Natural de Reguengo do Fetal, Batalha, Margarida Poças Serrano emigrou para França, nomeadamente para Saint-Maur des Fossés, uma comuna a sudeste de Paris, em 1966, ainda criança, na companhia da mãe e de outras duas irmãs, ao encontro do pai e da irmã mais velha que tinham partido para o território gaulês três anos antes.
Formada em educação especial, uma educação organizada para atender específica e exclusivamente alunos com determinadas necessidades especiais, já depois de casada e do nascimento dos três filhos, a autora batalhense assina nesta obra, que tem a chancela da Chiado Books, um romance social inspirado livre¬mente na trajetória de filha de emigrantes que partiram nos anos 60 em demanda de melhores condições de vida, na esteira da larga maioria da população que durante a ditadura portuguesa vivia na pobreza.

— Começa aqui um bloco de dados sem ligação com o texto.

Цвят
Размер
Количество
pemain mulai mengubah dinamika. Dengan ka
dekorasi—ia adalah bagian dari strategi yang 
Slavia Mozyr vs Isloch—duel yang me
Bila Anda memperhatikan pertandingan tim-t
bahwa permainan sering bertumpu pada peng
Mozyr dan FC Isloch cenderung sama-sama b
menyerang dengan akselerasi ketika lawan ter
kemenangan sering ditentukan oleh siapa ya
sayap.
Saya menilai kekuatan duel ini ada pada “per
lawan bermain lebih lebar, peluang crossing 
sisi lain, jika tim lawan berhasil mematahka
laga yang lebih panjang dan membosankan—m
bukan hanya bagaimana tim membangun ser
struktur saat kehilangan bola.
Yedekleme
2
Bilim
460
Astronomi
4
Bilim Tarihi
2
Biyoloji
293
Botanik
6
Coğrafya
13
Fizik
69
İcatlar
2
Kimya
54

O livro aborda também, e sobretudo, a luta de uma menina para escapar ao destino que o seu pai lhe tinha traçado, mormente de mulher submissa ao chefe de família, e aos homens em geral. Rompendo assim com o ideal feminino preconizado na ditadura de Salazar, que advogava que a mulher existia para ser mãe, esposa e dona-de-casa, e desde cedo era educada para ser submissa ao poder patriarcal do pai, do irmão e, mais tarde, do marido.
A obra é igualmente um testemunho pessoal da importância dos livros enquanto instrumento insubstituíveis para a formação, como foi o caso paradigmático de Margarida Poças Serrano, cuja trajetória e trabalho literário relembra a máxima de Gabriel García Márquez: "A vida de uma pessoa não é o que lhe acontece, mas aquilo que recorda e a maneira como o recorda".